Required work:
Which lines in the items below contain the word "jaar"? Pick out each of them and copy it.

Records:
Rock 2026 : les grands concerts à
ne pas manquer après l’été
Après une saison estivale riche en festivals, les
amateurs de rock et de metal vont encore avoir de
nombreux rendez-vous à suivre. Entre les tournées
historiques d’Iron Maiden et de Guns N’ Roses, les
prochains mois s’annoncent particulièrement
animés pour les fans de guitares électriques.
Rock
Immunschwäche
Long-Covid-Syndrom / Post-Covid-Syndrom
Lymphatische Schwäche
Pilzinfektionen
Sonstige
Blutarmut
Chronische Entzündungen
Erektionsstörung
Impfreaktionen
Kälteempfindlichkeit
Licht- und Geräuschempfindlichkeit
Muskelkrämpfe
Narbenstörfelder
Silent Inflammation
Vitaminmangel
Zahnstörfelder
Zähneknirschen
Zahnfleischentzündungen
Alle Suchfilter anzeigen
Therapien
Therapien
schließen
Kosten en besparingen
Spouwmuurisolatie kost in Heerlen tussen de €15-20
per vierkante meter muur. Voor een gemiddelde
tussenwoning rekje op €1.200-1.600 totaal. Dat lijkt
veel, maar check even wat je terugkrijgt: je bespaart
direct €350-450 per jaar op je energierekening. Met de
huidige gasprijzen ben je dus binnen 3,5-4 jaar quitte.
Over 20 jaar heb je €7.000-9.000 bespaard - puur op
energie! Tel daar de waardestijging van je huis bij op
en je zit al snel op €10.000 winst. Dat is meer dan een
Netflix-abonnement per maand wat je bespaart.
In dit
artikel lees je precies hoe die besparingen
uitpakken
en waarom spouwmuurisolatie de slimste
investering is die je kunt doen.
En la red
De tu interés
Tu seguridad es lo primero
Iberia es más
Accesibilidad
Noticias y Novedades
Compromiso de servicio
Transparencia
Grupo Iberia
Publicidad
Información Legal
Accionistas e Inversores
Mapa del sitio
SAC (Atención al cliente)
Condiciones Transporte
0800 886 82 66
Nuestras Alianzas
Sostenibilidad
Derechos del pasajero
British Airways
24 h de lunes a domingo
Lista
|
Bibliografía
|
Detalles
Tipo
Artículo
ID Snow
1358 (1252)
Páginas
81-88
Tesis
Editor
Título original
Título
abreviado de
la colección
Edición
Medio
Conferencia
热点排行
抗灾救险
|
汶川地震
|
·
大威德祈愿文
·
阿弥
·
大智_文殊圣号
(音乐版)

Exercise output:
direct €350-450 per jaar op je energierekening. Met de
huidige gasprijzen ben je dus binnen 3,5-4 jaar quitte.
Over 20 jaar heb je €7.000-9.000 bespaard - puur op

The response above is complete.